I kicked off the blog with a book that my daughter probably won’t read for several years, so it seems only fair that I shift over to a book she’s actually read – in fact, one of the first books we ever read to her. I don’t entirely remember how we got a copy of Taro Gomi’s My Friends, but the person who gave it to us deserves an annual thank you note. It’s that good.
Japanese author-illustrator Taro Gomi is probably best known as the mad genius behind the ultimate potty book, Everybody Poops – which, strangely enough, we’ve never read – and he also makes the coolest coloring books you’ve ever seen. (Seriously. If your kid is into coloring, Gomi’s Scribbles and Doodle books can’t be beat.) Gomi has additionally created some truly wonderful picture books for younger readers, and My Friends is one of our favorites.

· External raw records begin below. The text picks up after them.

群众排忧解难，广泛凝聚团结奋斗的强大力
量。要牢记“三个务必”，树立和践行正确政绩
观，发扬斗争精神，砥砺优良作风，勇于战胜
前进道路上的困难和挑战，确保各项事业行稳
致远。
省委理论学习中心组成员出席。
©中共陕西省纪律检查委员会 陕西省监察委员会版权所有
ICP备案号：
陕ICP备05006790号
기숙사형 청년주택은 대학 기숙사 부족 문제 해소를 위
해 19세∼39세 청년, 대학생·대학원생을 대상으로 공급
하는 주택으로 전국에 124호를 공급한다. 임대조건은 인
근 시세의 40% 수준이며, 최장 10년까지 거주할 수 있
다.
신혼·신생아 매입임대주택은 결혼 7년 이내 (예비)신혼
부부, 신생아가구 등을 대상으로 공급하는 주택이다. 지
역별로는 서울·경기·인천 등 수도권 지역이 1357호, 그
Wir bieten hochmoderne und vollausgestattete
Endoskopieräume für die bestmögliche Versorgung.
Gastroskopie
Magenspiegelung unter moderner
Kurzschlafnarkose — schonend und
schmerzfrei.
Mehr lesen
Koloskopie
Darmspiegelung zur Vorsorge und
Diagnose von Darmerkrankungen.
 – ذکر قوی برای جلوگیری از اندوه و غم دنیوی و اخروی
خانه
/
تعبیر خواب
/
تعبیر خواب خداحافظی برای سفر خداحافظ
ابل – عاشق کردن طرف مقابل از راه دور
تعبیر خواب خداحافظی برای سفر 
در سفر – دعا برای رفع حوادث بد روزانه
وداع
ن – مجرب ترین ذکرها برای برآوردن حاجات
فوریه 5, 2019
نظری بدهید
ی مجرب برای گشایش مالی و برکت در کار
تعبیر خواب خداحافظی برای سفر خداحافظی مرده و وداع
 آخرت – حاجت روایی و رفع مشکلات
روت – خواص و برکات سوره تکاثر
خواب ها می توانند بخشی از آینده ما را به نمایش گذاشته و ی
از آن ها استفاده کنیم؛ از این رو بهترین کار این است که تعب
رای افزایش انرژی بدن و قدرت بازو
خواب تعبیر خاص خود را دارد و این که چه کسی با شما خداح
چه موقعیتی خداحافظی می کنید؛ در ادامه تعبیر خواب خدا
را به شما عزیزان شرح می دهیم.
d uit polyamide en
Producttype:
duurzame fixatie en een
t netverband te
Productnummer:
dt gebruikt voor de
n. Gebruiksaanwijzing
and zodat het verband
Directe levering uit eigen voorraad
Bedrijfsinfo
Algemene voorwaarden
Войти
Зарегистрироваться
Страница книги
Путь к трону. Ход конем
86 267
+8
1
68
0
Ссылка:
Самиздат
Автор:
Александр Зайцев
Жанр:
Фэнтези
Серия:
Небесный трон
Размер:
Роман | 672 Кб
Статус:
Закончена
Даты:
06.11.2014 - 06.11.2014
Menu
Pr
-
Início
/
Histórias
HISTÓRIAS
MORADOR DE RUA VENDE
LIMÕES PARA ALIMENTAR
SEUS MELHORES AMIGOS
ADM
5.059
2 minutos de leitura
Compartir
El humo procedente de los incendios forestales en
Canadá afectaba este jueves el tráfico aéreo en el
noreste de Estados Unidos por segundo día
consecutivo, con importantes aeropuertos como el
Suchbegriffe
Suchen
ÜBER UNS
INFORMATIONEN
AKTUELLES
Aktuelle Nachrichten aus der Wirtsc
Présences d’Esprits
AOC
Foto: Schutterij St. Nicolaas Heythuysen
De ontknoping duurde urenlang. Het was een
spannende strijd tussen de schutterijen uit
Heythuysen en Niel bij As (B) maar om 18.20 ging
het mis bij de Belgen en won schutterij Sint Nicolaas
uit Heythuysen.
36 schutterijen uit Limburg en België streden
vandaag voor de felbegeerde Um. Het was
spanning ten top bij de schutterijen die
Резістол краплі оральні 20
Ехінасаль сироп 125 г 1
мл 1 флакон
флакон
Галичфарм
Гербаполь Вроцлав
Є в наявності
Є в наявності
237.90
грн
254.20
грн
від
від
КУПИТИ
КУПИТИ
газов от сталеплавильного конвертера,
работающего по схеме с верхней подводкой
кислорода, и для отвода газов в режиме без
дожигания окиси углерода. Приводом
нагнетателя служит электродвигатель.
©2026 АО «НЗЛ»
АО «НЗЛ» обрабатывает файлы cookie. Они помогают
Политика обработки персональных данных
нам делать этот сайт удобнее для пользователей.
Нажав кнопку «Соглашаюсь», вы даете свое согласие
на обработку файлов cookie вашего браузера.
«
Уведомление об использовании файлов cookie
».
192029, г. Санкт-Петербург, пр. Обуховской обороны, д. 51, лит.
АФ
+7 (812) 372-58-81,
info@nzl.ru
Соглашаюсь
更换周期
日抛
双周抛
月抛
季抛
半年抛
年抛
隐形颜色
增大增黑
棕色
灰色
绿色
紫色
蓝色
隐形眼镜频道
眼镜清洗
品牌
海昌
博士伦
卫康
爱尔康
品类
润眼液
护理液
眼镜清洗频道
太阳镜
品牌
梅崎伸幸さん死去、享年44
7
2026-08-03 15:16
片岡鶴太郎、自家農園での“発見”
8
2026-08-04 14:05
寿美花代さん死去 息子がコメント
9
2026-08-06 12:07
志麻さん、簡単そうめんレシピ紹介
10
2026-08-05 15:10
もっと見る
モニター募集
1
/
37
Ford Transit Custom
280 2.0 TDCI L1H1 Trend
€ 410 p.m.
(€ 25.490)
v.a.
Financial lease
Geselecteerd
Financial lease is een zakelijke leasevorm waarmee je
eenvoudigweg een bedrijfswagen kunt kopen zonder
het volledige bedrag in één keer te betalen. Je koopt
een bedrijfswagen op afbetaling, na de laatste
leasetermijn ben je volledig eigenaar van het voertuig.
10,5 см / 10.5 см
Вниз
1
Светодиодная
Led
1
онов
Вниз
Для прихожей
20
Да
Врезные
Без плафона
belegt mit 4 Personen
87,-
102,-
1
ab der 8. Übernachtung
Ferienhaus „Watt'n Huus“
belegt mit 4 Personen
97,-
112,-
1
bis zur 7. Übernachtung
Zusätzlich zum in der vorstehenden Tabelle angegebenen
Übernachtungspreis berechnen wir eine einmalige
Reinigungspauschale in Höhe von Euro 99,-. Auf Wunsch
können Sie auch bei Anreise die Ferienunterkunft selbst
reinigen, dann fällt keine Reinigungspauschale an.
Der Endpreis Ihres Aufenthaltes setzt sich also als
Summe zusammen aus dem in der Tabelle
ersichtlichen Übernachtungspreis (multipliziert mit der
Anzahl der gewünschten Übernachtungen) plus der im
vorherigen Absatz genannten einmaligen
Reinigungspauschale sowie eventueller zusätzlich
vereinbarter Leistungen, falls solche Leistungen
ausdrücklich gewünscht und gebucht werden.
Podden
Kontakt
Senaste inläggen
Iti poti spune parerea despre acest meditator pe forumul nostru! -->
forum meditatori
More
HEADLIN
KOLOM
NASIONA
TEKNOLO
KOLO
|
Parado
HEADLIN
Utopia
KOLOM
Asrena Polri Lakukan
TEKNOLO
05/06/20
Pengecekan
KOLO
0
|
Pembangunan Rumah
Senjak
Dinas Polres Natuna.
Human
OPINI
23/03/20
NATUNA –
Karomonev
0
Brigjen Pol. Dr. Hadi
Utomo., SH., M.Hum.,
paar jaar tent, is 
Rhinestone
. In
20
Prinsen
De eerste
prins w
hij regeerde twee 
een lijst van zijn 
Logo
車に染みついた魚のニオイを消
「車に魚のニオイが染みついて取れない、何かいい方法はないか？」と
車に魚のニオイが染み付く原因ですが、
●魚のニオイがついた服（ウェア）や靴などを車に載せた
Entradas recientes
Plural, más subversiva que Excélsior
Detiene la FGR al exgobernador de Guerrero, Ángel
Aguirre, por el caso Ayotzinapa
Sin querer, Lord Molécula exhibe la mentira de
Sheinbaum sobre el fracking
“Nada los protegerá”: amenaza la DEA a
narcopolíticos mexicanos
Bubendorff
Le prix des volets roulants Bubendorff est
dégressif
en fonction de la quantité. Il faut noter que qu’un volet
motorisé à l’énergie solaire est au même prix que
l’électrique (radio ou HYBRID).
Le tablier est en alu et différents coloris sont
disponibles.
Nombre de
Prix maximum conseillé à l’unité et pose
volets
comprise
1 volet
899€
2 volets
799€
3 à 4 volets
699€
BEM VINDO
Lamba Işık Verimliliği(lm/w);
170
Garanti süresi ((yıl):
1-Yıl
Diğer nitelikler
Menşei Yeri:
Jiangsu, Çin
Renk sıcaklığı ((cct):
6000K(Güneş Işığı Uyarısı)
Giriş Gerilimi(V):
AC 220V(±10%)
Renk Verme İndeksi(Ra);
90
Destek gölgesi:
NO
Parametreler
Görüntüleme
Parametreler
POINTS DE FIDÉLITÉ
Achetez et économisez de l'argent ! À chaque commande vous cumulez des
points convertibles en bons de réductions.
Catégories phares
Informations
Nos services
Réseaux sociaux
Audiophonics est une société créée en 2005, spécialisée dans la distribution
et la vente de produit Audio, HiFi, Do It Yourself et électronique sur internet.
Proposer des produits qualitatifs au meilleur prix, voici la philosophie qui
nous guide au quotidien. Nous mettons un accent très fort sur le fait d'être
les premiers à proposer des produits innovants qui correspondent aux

It’s an ideal bedtime book. Truth be told, I literally read My Friends to my daughter at bedtime every single night I put her to bed from when she was five months old until she was about 15-months-old. Which I realize makes me sound fairly obsessive-compulsive, but so be it. Maybe my daughter’s incentive to learn to talk was her burning desire to ask me to change-up the bed-time reading. (“Daddy, STOP.”) But I don’t really think so. We still read My Friends from time to time even now, although now it functions as more of an “I Can Read” book than a cuddly bedtime book. (Pause as I mourn the passage of time to the tune of “Cat’s in the Cradle.”)
What’s so great about My Friends? It has a lot to offer in a very elegant package. The story is simple – we follow a young girl as, on each double-page spread, she tell us what she’s learned from the world around her. The majority of the lessons she’s learned come from animals. “I learned to walk with my friend the cat… I learned to jump from my friend the dog… I learned to climb from my friend the monkey…” As the book goes on, we see what the girl has learned from a variety of animal pals, from books, from teachers, from classmates, and it all ends with the “awww”-worthy declaration that “I learned to love from a friend like you.”
Gomi’s illustrations are bright, charming, and have this underlying sense of fun and wonder that my daughter really responded to. Even when she was only a few months old, this is a book that made her light up. I mean, yes, I think My Friends is really well done, but the real reason I love it is because of the response it elicited from my kid. She’d smile and sit calmly while I read through the thick cardboard pages of the board book, occasionally trying to flip the pages herself. As she got older, we’d add animal sounds to the pages with animal illustrations, and the book evolved into a call-and-response story where, after I’d finish reading the page, she’d give me the correct corresponding animal noise (her gorilla was the best) or some finger movements we worked out to mirror the actions on the page. (Few things are funnier than watching a seven-month-old try to make her fingers run, jump, and/or karate kick.)
Plus, as a first-time father who is now aggressively aware of gender disparity in relation to his sweet little girl (irony noted), I really loved reading her a book with a strong female character who is out there in the world, learning from nature, kicking, jumping, exploring, excelling at school, and being affectionate, all at the same time.